Pointers Are Complicated II, or: We need better language specs (2020)

Rust’s evolving provenance model

  • Commenters note that since the post was written, Rust has explicitly adopted provenance in its memory model and stabilized “strict provenance” pointer APIs.
  • Emphasis that unsafe Rust authors should use these APIs instead of smuggling pointers through usize, to reduce unsound code.
  • Some see Rust’s model (exposed provenance, APIs to recover it from integers) as a concrete, pragmatic answer to the issues described in the article.

The contested C example and which optimization is wrong

  • Long debate over the article’s toy program where three optimizations are applied; all agree a behavior change occurred, but not on which pass is semantically wrong.
  • One camp: the last optimization (“q is never written; replace q[0] by 0”) is clearly incorrect because the compiler has seen a store via an address that may alias q, especially after pointer→integer→pointer shenanigans.
  • Another camp: the second optimization, which silently turns an integer-derived store into an out-of-bounds pointer store, is the real violation when viewed at the C level.
  • There is confusion and back‑and‑forth about: C vs LLVM IR semantics, when a pointer is considered “exposed,” whether integers carry provenance, and how data/aliasing information must be preserved between passes.

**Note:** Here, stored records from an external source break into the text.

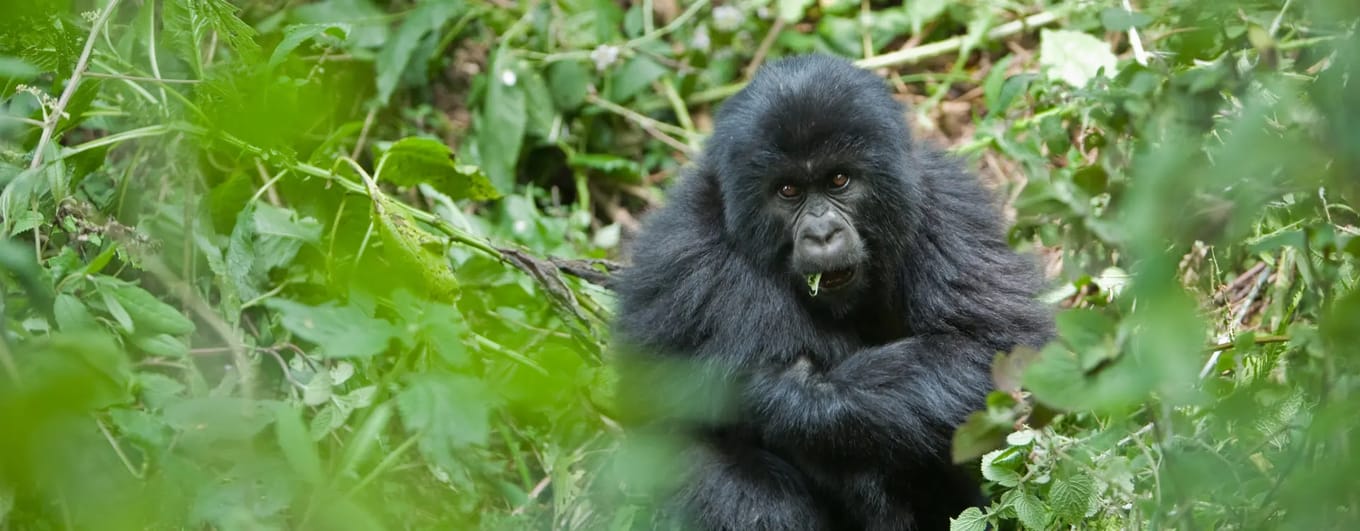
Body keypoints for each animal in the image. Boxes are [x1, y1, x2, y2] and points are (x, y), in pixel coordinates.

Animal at [614, 54, 1049, 531]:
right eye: (788, 190)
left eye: (839, 180)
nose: (822, 234)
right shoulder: (694, 257)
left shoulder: (946, 206)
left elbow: (993, 346)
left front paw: (789, 395)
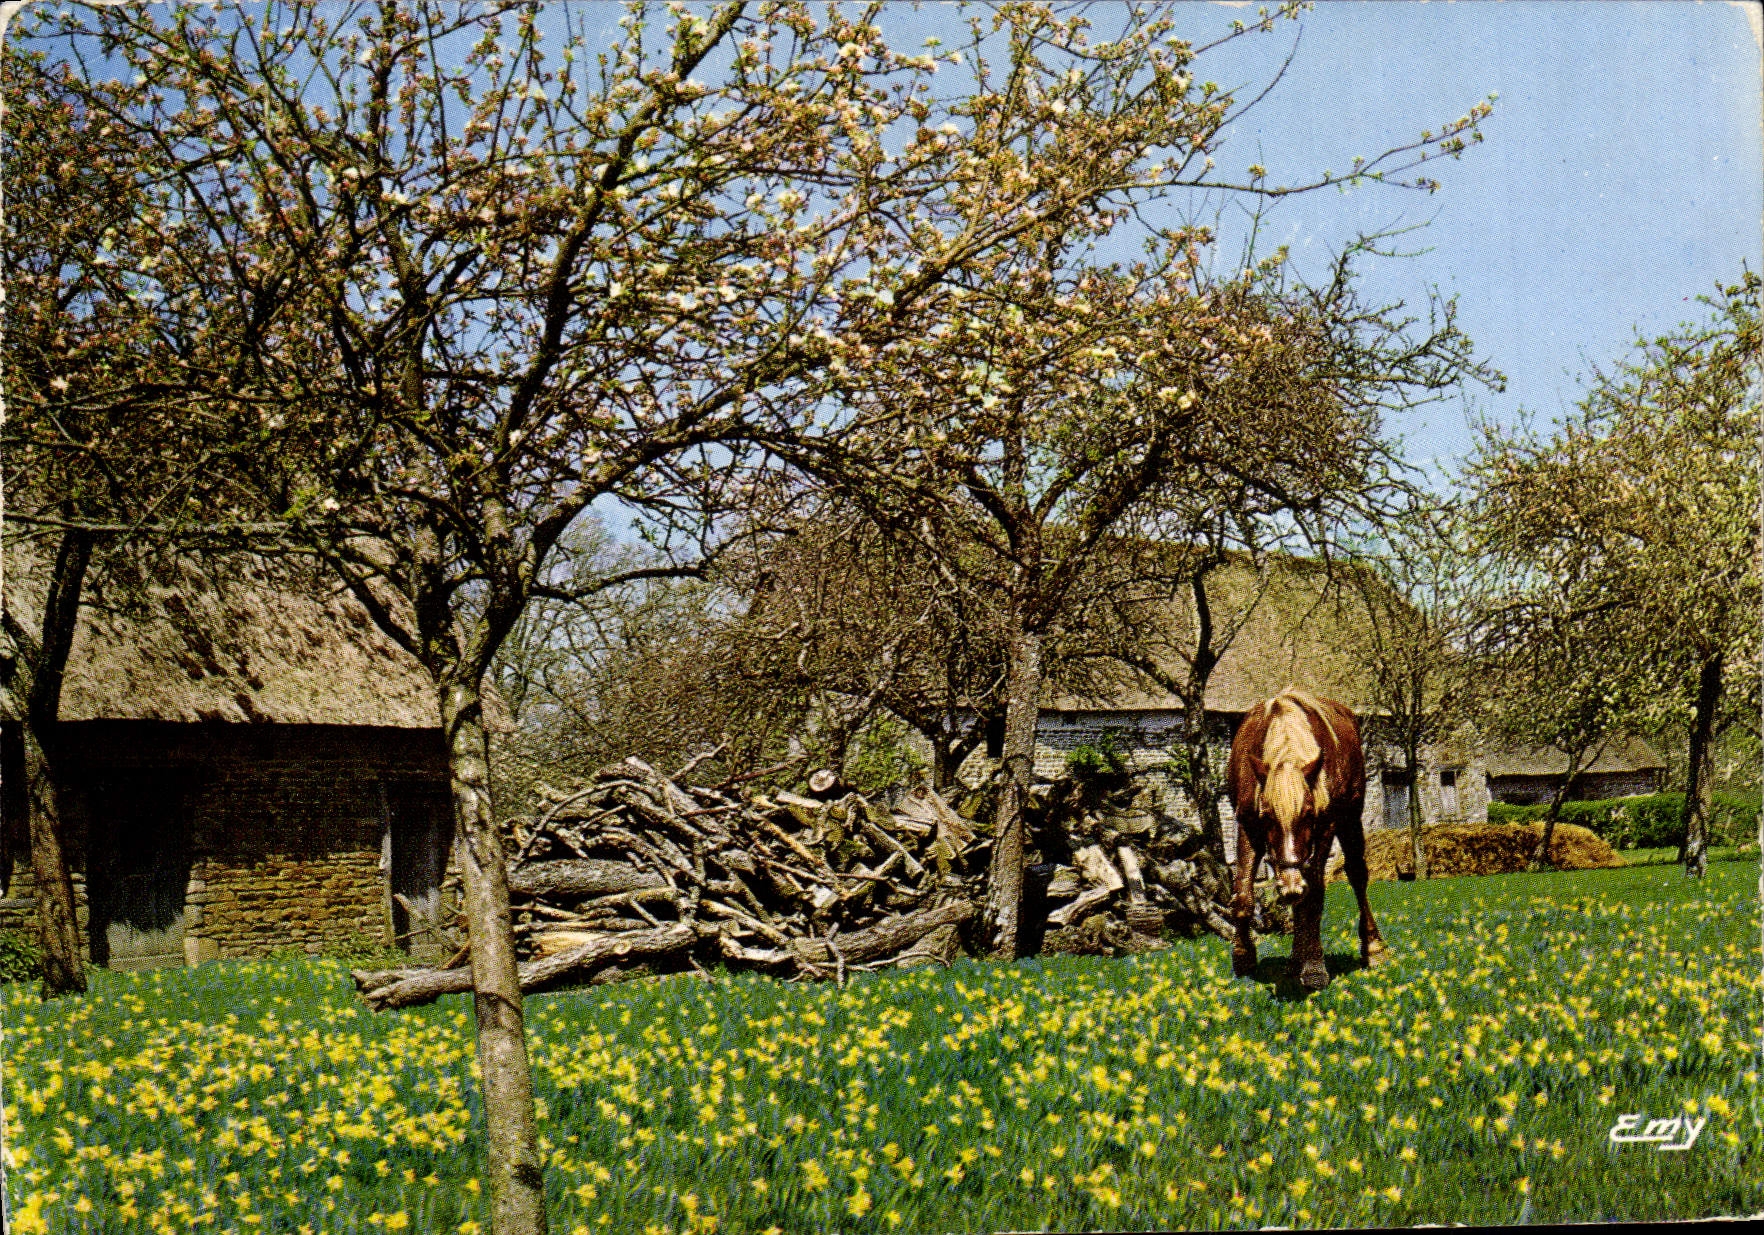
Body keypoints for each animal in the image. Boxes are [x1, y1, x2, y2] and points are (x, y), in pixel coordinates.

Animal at [1224, 688, 1390, 989]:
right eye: (1267, 815)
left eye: (1309, 813)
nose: (1290, 886)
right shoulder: (1248, 824)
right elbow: (1242, 894)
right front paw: (1243, 957)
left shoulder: (1326, 826)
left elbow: (1313, 896)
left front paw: (1313, 967)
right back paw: (1294, 962)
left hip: (1351, 819)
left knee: (1357, 876)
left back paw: (1373, 948)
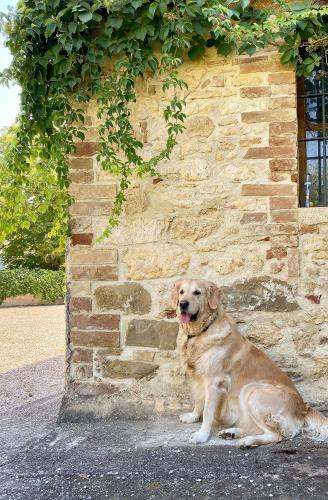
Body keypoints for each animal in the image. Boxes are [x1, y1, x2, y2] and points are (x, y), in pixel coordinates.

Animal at [172, 280, 328, 448]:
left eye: (197, 292)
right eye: (182, 292)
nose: (183, 304)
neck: (201, 332)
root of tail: (304, 408)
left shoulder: (214, 380)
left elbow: (207, 411)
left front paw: (201, 435)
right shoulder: (199, 377)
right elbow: (199, 400)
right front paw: (192, 416)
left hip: (251, 390)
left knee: (276, 435)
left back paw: (248, 441)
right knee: (254, 428)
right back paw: (232, 433)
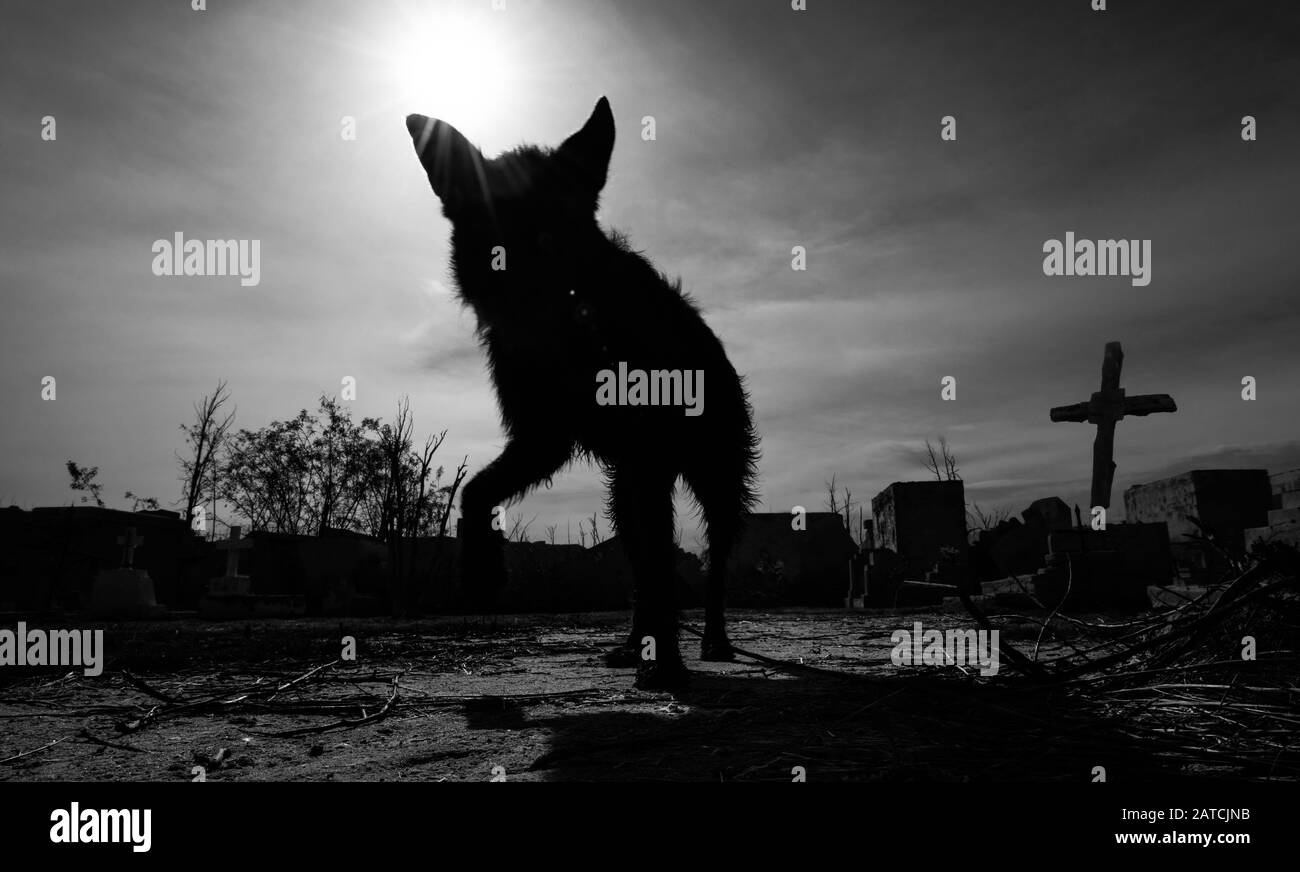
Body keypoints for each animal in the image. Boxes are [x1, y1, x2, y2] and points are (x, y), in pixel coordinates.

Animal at [406, 97, 760, 689]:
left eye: (556, 233)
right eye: (495, 233)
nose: (529, 298)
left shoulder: (637, 450)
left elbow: (667, 566)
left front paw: (668, 660)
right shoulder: (542, 438)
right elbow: (475, 490)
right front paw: (480, 569)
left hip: (714, 481)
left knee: (705, 562)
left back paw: (711, 640)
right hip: (627, 492)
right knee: (641, 563)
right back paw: (635, 643)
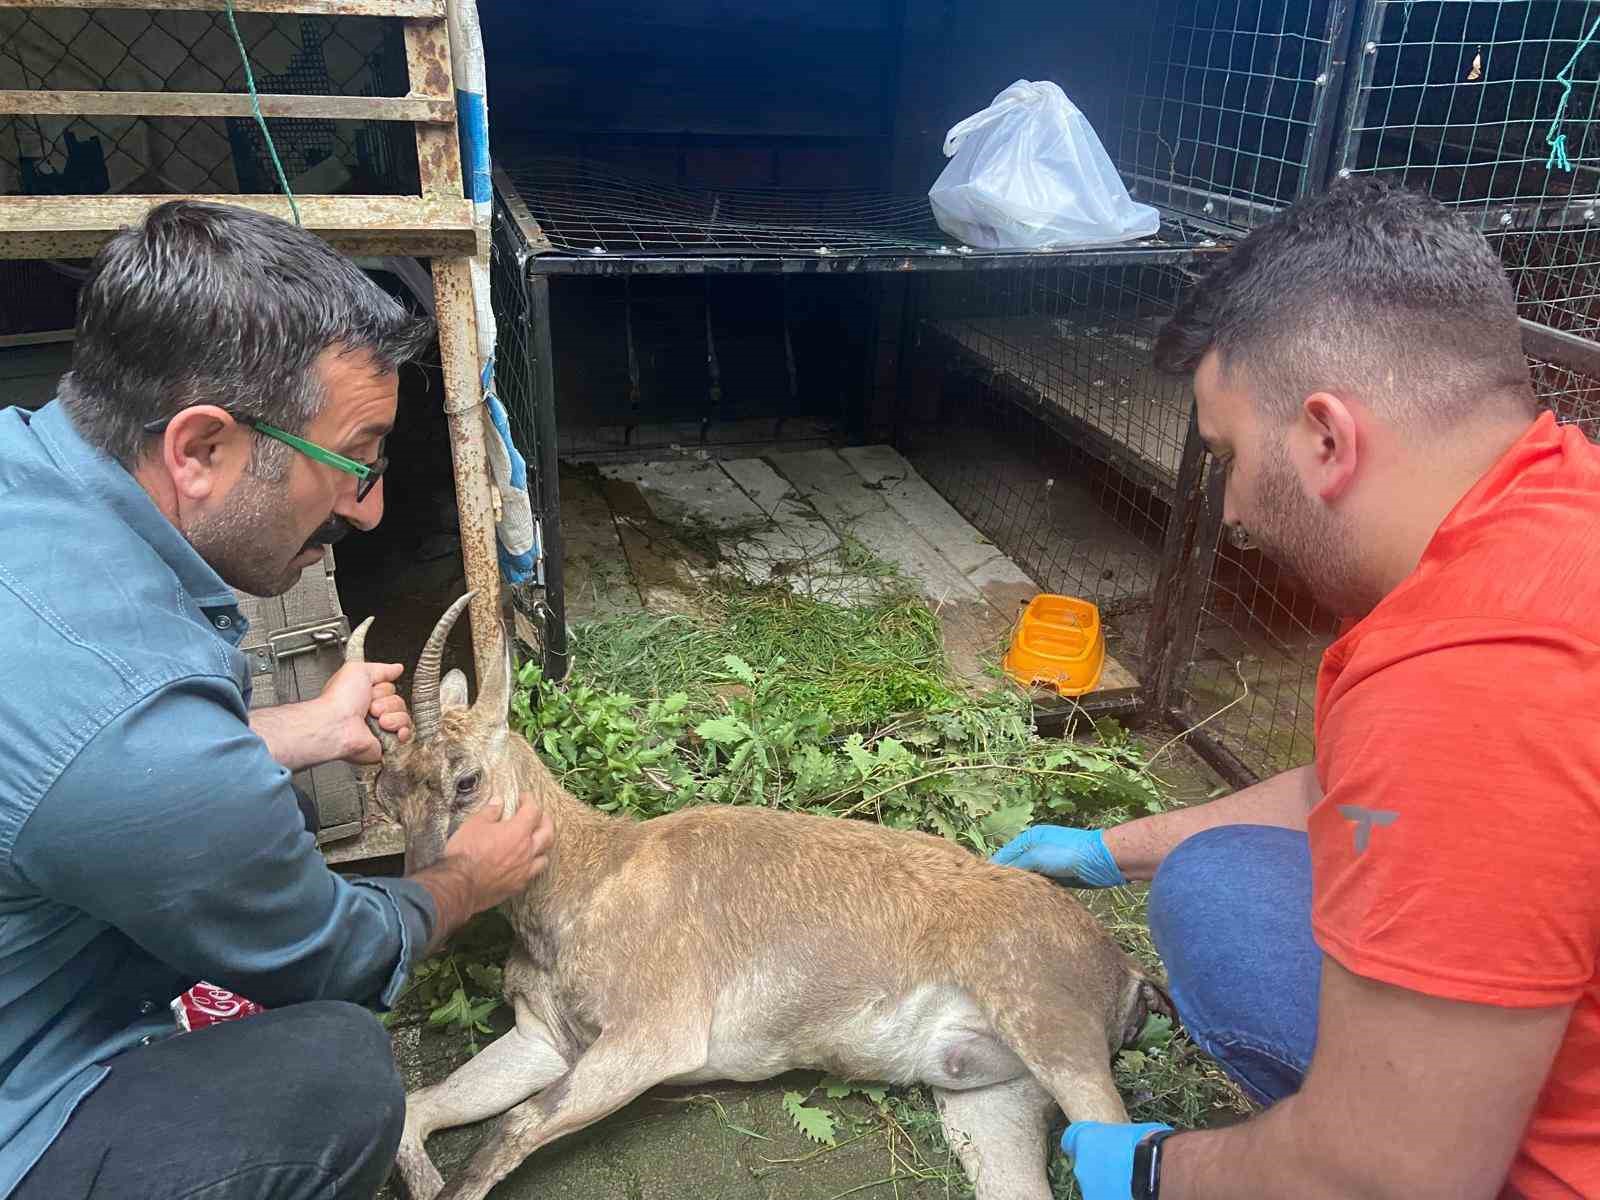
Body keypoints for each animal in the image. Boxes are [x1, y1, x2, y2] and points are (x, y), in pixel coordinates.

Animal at [353, 598, 1177, 1200]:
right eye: (388, 789)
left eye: (466, 780)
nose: (424, 901)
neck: (595, 877)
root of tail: (1125, 973)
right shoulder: (545, 1040)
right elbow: (421, 1108)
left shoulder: (652, 1037)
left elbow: (513, 1130)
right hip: (990, 1094)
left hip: (1055, 1035)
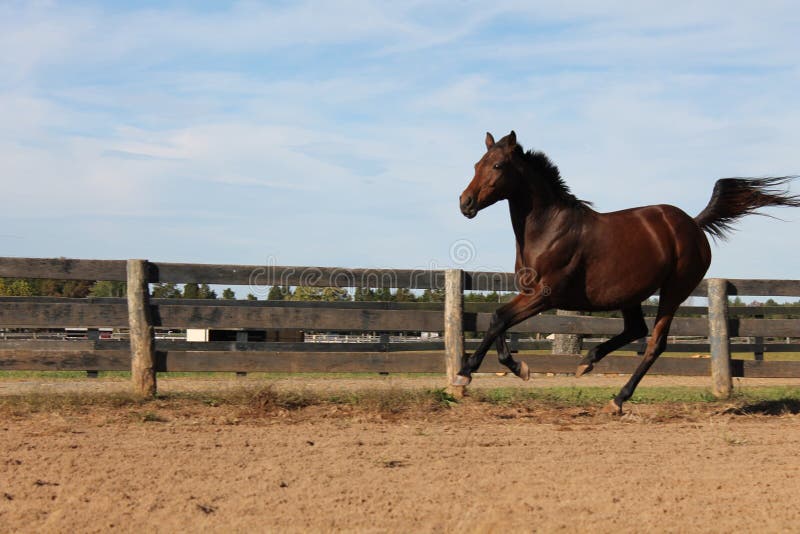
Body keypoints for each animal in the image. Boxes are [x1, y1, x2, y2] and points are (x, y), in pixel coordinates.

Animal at [454, 130, 799, 413]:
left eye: (497, 166)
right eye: (475, 164)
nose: (465, 203)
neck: (549, 228)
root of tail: (693, 224)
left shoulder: (545, 295)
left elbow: (499, 319)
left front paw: (464, 374)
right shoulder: (527, 292)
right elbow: (498, 320)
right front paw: (516, 368)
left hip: (674, 290)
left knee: (654, 343)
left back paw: (618, 398)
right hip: (630, 294)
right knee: (636, 330)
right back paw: (587, 363)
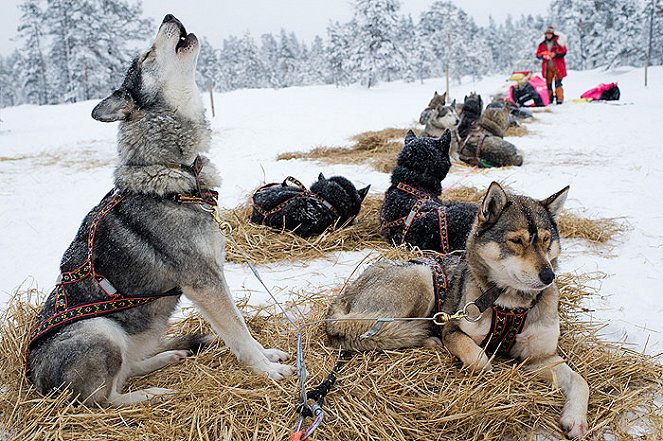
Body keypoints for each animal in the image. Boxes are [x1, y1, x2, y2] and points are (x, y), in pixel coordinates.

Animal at [324, 181, 588, 436]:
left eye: (545, 240)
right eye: (516, 241)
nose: (549, 276)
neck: (510, 305)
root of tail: (348, 290)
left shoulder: (541, 357)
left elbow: (580, 381)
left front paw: (576, 419)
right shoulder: (453, 329)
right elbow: (477, 358)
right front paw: (484, 364)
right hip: (421, 277)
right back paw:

Pointer provenance, exposure, and optimization trade‑offs

  • Central tension: defining provenance strictly enough to justify optimizations vs making it so permissive that many optimizations (including register allocation and reordering) become impossible.
  • Some argue for a model where any pointer-to-int cast is “exposing” and thus potentially aliases exposed objects; others say this would be too pessimistic and slow.
  • PNVI‑ae‑udi (from a C TS) is cited as a compromise model; defenders call it essentially the only workable way to combine abstract pointers with integer addresses.
  • CHERI is mentioned as a hardware example where provenance is literal capability metadata and arbitrary int→ptr casts simply don’t exist.

C, undefined behavior, and “portable assembly” expectations

  • Several participants argue that many C programmers expect pointers to be raw addresses and C to be “portable assembler,” and see provenance-based rewrites as betrayal of that mental model.
  • Others counter that out‑of‑bounds and alias‑based “tricks” cause silent corruption and exploits; UB and strict aliasing rules are what make aggressive optimization possible.
  • The culture around UB is criticized: real-world kernels and libraries routinely rely on non‑strictly‑conforming behavior, and major projects often compile with flags that weaken aliasing assumptions.

Ranges, overflow, and related semantics

  • One‑past‑the‑end pointers are debated: some call them a design mistake; others defend them as essential for half‑open ranges and idiomatic iteration.
  • Separate thread on signed integer overflow: C’s UB vs Rust’s defined two’s‑complement (with debug panics), and whether UB is really necessary for loop optimizations.
  • Disagreement over using smaller signed types and UB as a “bug-catching” tool vs writing semantics that match the math (e.g., explicit wrapping types).